__Record excerpts__
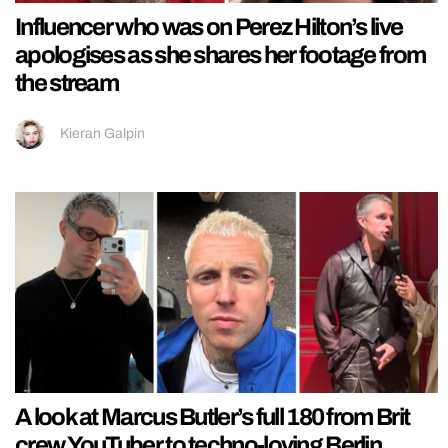
Influencer who was on Perez Hilton’s live
apologises as she shares her footage from
the stream
Kieran Galpin
A look at Marcus Butler’s full 180 from Brit
crew YouTuber to techno-loving Berlin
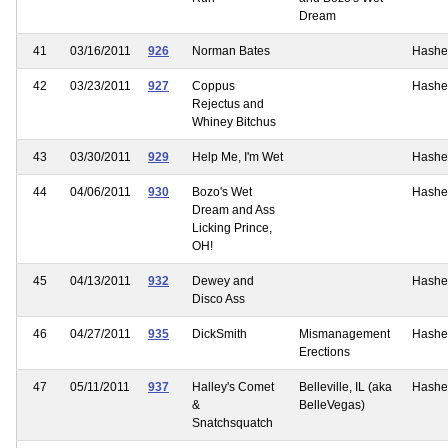
Dream
41
03/16/2011
926
Norman Bates
Hashe
42
03/23/2011
927
Coppus
Hashe
Rejectus and
Whiney Bitchus
43
03/30/2011
929
Help Me, I'm Wet
Hashe
44
04/06/2011
930
Bozo's Wet
Hashe
Dream and Ass
Licking Prince,
OH!
45
04/13/2011
932
Dewey and
Hashe
Disco Ass
46
04/27/2011
935
DickSmith
Mismanagement
Hashe
Erections
47
05/11/2011
937
Halley's Comet
Belleville, IL (aka
Hashe
&
BelleVegas)
Snatchsquatch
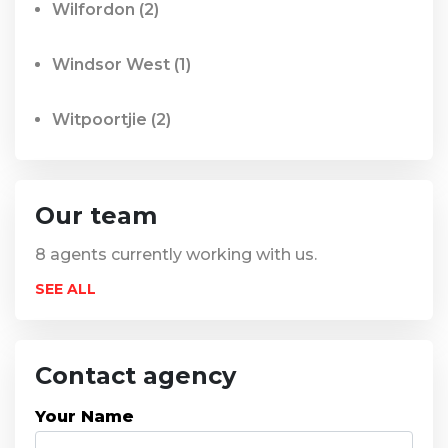
Wilfordon
(2)
Windsor West
(1)
Witpoortjie
(2)
Our team
8
agents currently working with us.
SEE ALL
Contact agency
Your Name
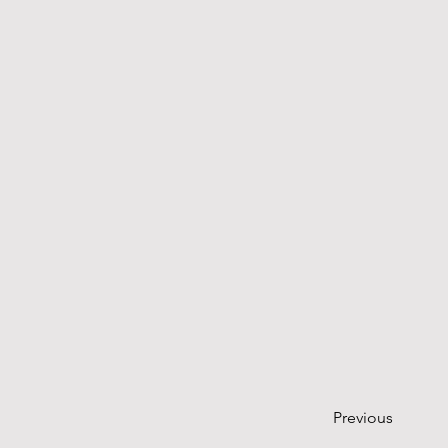
Previous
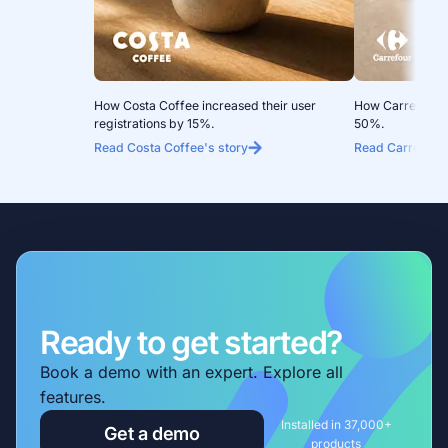
How Costa Coffee increased their user
How Carrefour 
registrations by 15%.
50%.
Read Costa Coffee's story
Read Carrefour 
Ready to get started?
Book a demo with an expert. Explore all
features.
Installed in 37,000+
Get a demo
products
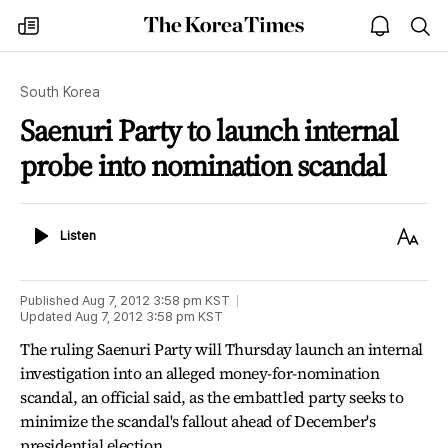
The
my
open
sea
Korea
times
notice
Times
South Korea
Saenuri Party to launch internal
probe into nomination scandal
Listen
Text
Listen
Size
Published
Aug 7, 2012 3:58 pm
KST
Updated
Aug 7, 2012 3:58 pm
KST
The ruling Saenuri Party will Thursday launch an internal
investigation into an alleged money-for-nomination
scandal, an official said, as the embattled party seeks to
minimize the scandal's fallout ahead of December's
presidential election.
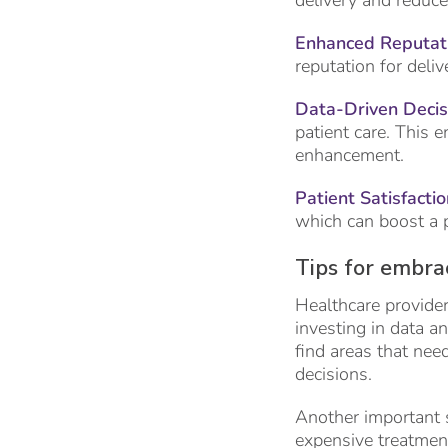
delivery and reduce
Enhanced Reputati
reputation for deliv
Data-Driven Deci
patient care. This 
enhancement.
Patient Satisfactio
which can boost a pr
Tips for embra
Healthcare provider
investing in data a
find areas that ne
decisions.
Another important st
expensive treatment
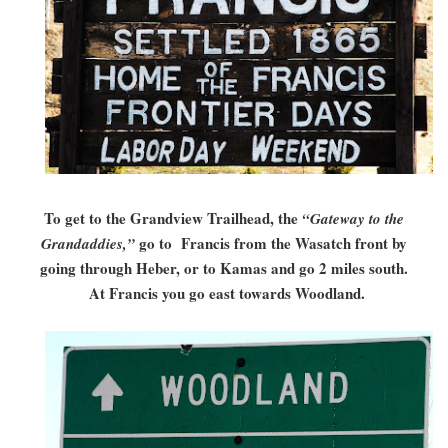
To get to the Grandview Trailhead, the
“Gateway to the
go to Francis from the Wasatch front by
Grandaddies,”
going through Heber, or to Kamas and go 2 miles south.
At Francis you go east towards Woodland.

__Work to be completed__
Repeat the data above exactly; images are not part of the copy.

__Exercise result__
Influencer who was on Perez Hilton’s live
apologises as she shares her footage from
the stream
Kieran Galpin
A look at Marcus Butler’s full 180 from Brit
crew YouTuber to techno-loving Berlin
Dream
41
03/16/2011
926
Norman Bates
Hashe
42
03/23/2011
927
Coppus
Hashe
Rejectus and
Whiney Bitchus
43
03/30/2011
929
Help Me, I'm Wet
Hashe
44
04/06/2011
930
Bozo's Wet
Hashe
Dream and Ass
Licking Prince,
OH!
45
04/13/2011
932
Dewey and
Hashe
Disco Ass
46
04/27/2011
935
DickSmith
Mismanagement
Hashe
Erections
47
05/11/2011
937
Halley's Comet
Belleville, IL (aka
Hashe
&
BelleVegas)
Snatchsquatch
Wilfordon
(2)
Windsor West
(1)
Witpoortjie
(2)
Our team
8
agents currently working with us.
SEE ALL
Contact agency
Your Name
Previous
How Costa Coffee increased their user
How Carrefour 
registrations by 15%.
50%.
Read Costa Coffee's story
Read Carrefour 
Ready to get started?
Book a demo with an expert. Explore all
features.
Installed in 37,000+
Get a demo
products
The
my
open
sea
Korea
times
notice
Times
South Korea
Saenuri Party to launch internal
probe into nomination scandal
Listen
Text
Listen
Size
Published
Aug 7, 2012 3:58 pm
KST
Updated
Aug 7, 2012 3:58 pm
KST
The ruling Saenuri Party will Thursday launch an internal
investigation into an alleged money-for-nomination
scandal, an official said, as the embattled party seeks to
minimize the scandal's fallout ahead of December's
presidential election.
delivery and reduce
Enhanced Reputati
reputation for deliv
Data-Driven Deci
patient care. This 
enhancement.
Patient Satisfactio
which can boost a pr
Tips for embra
Healthcare provider
investing in data a
find areas that ne
decisions.
Another important st
expensive treatment
To get to the Grandview Trailhead, the
“Gateway to the
go to Francis from the Wasatch front by
Grandaddies,”
going through Heber, or to Kamas and go 2 miles south.
At Francis you go east towards Woodland.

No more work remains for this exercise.